I think in practice, we’ve also seen ways in which Sherman Act enforcement itself can actually create a whole bunch of potential uncertainty and administrability problems that people impute to the FTC Act, but turn a blind eye to in the context of the Sherman Act, right? I mean, the rule of reason framework is not necessarily a model for clarity and administer ability and predictability. And so I think there can also be some selectivity in how some of those criticisms are deployed.  

 

TEDDY DOWNEY:  Yeah. Also, it seems like it’s been narrowed a lot. I mean, the law in many respects, at least in the work that we do, a lot of times we’ll write an article and the consensus among lawyers in the antitrust community will be, well, that particular aspect of antitrust law has been very much narrowed over time in the courts. So this idea that somehow it’s become very flexible, expansive and powerful doesn’t really hit home for me, having done this for 15 years.  

 

CHAIR LINA KHAN:  Yeah, that’s a really important point, Teddy. There’s been a wholesale retreat and a shrinking of the types of business practices that are viewed as unlawful under the Sherman Act. So I think that’s a really important point to drive home too.  

 

TEDDY DOWNEY:  Yeah. Well, this has been super interesting.
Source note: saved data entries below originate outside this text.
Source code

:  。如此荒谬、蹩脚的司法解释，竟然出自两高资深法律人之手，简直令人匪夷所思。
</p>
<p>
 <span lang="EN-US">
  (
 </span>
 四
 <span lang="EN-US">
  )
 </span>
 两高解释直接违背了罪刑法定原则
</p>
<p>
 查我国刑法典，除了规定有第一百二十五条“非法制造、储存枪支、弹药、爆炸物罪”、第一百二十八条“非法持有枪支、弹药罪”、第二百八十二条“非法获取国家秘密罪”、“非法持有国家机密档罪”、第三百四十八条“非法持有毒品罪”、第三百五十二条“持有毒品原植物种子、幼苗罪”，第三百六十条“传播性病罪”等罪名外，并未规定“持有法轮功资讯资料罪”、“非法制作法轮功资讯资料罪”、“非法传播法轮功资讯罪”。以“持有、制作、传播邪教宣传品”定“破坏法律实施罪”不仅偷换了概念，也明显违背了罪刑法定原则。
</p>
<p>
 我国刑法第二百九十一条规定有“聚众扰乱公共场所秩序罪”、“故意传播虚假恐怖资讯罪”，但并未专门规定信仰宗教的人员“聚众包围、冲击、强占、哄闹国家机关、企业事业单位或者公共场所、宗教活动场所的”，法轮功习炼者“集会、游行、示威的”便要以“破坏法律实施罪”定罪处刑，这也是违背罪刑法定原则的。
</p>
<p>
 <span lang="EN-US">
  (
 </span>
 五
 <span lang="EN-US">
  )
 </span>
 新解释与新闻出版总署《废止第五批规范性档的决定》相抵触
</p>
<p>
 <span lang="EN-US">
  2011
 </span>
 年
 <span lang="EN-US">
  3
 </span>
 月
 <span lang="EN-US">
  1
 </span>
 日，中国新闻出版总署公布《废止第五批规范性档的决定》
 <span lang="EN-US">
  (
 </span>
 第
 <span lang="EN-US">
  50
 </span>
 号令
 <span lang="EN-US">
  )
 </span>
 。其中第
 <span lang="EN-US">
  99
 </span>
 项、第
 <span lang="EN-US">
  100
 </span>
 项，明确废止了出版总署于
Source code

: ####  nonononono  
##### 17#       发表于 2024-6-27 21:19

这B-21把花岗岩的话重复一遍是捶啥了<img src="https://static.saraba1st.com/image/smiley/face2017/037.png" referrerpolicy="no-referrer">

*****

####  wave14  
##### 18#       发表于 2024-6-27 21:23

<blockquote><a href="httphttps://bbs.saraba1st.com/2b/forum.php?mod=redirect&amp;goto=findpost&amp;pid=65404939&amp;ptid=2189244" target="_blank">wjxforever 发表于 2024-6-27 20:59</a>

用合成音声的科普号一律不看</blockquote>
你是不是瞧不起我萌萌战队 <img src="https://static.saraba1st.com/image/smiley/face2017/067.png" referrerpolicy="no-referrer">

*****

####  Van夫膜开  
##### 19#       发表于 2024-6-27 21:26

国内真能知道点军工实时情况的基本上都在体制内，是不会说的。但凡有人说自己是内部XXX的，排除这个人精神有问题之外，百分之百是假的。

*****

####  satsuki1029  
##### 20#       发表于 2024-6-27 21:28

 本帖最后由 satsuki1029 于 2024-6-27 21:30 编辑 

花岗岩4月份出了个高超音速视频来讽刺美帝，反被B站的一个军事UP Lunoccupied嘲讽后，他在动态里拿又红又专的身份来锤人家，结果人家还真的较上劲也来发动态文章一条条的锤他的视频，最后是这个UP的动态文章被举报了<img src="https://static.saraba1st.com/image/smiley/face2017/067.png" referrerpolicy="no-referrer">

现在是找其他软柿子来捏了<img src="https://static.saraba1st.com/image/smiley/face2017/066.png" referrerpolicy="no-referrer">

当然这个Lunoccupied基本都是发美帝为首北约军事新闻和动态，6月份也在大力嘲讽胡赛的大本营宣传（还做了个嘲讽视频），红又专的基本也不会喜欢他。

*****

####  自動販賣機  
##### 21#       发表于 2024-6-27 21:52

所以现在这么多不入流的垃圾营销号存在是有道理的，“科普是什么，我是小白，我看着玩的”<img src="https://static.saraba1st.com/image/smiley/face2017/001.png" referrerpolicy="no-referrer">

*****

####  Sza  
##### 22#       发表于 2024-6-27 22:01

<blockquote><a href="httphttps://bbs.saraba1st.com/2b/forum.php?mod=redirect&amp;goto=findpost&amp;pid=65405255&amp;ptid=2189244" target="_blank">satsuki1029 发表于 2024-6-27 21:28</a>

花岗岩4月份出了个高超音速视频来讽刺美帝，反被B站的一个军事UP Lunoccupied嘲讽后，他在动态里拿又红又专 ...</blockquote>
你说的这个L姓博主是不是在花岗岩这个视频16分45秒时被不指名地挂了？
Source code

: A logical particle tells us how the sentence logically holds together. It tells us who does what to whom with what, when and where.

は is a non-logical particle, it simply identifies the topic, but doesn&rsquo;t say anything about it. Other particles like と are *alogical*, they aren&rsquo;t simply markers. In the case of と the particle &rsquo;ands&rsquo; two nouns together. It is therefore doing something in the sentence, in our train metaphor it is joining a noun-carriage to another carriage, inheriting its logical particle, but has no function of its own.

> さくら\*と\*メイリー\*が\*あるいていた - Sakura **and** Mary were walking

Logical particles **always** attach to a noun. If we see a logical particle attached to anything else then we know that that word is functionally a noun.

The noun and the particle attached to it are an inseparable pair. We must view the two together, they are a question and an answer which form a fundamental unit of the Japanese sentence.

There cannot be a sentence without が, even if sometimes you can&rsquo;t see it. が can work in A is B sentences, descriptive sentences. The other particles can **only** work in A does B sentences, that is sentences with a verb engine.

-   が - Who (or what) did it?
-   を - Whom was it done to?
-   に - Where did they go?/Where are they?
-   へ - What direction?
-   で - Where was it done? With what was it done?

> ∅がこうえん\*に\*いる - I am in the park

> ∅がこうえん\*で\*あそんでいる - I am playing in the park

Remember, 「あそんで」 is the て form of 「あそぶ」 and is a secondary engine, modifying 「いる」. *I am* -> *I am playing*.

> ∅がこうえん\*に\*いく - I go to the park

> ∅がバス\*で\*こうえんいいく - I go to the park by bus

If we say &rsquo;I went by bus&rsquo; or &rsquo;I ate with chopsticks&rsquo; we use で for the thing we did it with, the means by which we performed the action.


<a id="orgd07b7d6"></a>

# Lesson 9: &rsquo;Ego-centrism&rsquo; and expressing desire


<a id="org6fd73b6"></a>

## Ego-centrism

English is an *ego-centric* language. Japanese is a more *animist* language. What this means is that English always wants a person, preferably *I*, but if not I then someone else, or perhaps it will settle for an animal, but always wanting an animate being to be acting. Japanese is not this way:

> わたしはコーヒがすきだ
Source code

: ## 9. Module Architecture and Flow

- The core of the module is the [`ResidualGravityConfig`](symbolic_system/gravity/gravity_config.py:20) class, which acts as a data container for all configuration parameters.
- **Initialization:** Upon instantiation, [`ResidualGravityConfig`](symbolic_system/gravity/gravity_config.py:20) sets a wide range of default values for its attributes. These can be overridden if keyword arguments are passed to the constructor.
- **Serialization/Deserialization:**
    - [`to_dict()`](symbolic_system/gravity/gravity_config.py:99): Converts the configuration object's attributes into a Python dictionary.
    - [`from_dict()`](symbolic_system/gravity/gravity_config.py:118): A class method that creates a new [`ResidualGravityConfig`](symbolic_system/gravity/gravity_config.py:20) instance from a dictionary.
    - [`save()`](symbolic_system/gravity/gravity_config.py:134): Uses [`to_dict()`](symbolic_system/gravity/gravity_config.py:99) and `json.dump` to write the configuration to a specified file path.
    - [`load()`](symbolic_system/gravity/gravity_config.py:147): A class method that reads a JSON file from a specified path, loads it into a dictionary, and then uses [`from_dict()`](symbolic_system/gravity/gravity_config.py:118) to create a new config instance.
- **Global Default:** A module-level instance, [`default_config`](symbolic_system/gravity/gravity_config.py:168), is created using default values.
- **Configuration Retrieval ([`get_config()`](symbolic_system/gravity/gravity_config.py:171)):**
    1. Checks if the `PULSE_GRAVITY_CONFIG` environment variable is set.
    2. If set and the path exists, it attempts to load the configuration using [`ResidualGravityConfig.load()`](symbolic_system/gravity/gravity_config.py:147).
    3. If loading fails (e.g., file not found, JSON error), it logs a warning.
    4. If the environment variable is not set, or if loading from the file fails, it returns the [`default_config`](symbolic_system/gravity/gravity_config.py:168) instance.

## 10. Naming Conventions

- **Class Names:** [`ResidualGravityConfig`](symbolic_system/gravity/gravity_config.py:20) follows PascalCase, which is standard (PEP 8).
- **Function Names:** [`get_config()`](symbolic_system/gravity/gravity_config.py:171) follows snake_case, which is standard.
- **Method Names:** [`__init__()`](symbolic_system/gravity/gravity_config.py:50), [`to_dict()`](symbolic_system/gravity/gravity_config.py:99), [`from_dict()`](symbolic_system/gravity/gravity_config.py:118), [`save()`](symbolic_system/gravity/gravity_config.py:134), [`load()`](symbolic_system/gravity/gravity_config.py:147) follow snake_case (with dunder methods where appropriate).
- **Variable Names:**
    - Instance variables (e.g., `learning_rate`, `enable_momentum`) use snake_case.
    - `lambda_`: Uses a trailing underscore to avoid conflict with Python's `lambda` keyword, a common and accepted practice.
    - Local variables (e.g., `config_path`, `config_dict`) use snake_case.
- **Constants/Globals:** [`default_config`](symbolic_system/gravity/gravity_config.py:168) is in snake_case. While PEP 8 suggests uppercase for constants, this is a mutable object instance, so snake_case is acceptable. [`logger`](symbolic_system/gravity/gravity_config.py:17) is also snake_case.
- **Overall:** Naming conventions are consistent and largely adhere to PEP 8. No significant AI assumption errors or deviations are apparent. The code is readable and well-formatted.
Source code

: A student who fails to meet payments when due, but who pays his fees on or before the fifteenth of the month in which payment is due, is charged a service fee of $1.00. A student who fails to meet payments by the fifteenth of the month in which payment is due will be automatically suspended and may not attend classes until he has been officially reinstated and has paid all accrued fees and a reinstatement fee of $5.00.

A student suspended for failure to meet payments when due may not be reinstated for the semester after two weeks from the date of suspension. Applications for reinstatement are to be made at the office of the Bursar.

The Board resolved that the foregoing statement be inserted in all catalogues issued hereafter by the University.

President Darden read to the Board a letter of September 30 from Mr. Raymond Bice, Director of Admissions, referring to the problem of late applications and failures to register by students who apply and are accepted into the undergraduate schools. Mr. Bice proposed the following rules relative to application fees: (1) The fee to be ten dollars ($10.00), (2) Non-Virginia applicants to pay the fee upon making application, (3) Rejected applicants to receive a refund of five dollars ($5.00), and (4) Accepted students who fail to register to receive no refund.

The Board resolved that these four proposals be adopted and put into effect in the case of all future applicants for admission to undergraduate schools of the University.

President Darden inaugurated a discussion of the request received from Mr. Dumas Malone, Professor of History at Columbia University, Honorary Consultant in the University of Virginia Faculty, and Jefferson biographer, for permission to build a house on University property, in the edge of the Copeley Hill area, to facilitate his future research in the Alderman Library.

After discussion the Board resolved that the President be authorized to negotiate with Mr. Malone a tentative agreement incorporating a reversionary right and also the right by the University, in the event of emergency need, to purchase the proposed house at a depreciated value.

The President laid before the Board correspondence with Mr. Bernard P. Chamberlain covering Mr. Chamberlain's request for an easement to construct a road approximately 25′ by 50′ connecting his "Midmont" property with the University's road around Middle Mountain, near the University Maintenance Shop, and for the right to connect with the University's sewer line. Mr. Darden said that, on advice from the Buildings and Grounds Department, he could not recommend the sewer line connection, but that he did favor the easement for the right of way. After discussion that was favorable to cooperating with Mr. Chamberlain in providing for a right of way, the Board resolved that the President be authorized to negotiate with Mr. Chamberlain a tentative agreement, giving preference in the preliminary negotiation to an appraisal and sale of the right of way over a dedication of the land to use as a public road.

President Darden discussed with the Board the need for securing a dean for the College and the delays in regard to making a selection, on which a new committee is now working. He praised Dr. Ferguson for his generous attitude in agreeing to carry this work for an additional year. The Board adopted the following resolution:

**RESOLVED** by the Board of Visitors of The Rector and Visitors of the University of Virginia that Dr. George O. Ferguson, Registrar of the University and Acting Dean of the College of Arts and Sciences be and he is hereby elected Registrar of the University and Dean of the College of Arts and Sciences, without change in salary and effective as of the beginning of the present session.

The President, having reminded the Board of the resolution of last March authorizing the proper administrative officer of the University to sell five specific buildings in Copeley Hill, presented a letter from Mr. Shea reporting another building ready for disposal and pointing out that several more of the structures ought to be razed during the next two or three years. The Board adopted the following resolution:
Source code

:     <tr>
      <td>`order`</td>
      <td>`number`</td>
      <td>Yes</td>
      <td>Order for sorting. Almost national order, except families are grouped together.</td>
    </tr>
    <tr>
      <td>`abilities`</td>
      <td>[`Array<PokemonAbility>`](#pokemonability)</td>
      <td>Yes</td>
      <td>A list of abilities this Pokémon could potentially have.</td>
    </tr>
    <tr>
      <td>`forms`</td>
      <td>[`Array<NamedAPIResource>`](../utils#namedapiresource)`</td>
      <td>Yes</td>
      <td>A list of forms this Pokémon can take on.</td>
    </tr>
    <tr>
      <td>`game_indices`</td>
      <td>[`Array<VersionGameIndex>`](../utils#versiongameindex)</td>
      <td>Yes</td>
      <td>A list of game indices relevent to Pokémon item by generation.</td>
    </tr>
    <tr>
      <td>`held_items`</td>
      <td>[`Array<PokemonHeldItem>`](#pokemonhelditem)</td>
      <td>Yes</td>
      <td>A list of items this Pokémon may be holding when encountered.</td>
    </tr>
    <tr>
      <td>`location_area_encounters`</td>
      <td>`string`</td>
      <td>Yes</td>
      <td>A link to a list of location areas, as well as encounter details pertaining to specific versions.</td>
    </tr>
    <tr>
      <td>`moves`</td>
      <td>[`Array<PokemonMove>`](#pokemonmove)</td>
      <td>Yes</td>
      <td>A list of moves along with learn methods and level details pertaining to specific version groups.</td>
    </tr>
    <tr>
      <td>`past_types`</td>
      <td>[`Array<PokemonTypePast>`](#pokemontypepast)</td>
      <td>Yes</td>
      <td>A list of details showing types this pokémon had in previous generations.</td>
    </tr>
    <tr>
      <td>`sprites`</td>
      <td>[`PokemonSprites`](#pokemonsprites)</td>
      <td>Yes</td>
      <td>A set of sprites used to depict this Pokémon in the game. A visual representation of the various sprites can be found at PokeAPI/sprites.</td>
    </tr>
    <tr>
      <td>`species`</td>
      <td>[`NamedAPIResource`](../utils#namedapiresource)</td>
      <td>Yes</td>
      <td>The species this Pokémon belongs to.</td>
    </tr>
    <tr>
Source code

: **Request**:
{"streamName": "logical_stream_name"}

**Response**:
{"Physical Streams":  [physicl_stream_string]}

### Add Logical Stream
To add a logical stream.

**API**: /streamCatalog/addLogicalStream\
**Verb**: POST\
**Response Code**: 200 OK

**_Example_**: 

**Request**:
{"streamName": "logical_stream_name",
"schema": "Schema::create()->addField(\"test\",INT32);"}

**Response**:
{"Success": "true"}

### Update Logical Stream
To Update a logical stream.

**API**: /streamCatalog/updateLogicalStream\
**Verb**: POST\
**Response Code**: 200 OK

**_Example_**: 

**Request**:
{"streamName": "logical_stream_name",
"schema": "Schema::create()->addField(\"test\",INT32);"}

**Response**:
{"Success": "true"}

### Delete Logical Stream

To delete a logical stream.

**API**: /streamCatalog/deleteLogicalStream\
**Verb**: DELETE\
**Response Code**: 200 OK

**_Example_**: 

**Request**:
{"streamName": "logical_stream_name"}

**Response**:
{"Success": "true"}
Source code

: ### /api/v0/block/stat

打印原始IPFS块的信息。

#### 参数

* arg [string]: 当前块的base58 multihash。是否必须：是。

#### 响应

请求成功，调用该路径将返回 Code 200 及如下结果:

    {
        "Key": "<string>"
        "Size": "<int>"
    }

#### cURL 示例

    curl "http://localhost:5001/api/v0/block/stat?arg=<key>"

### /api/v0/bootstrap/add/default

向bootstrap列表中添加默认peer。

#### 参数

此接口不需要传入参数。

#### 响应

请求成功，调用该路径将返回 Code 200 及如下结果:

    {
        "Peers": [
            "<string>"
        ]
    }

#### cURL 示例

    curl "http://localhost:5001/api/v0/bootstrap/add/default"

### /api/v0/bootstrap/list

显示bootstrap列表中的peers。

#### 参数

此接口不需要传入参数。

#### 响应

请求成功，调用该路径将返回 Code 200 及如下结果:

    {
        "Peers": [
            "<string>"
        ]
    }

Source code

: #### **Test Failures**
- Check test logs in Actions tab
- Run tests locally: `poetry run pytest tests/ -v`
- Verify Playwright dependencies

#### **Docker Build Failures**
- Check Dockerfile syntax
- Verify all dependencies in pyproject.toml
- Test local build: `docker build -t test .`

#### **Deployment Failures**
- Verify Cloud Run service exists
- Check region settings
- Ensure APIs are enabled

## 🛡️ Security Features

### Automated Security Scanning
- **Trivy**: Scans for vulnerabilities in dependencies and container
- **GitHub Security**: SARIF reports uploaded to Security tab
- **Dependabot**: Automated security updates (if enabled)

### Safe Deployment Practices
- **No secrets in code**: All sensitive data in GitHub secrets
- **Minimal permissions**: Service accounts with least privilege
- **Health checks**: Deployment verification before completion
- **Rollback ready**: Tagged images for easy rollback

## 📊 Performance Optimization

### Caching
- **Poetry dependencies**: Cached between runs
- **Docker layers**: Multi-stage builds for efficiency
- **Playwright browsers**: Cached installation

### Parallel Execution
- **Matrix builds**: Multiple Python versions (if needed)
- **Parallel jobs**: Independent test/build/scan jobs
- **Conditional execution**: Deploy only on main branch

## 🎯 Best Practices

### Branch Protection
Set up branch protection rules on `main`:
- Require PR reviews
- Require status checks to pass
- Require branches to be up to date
I’ve read this policy statement so many times because I think it’s really interesting and I think it’s a big, big change. And there is a lot of conduct that I think is now sort of at risk of being enforced against that wasn’t before. So I think it’s going to be a really interesting time. And thank you so much for sitting down with us today and talking about it.  

 

CHAIR LINA KHAN:  Thanks so much for having me.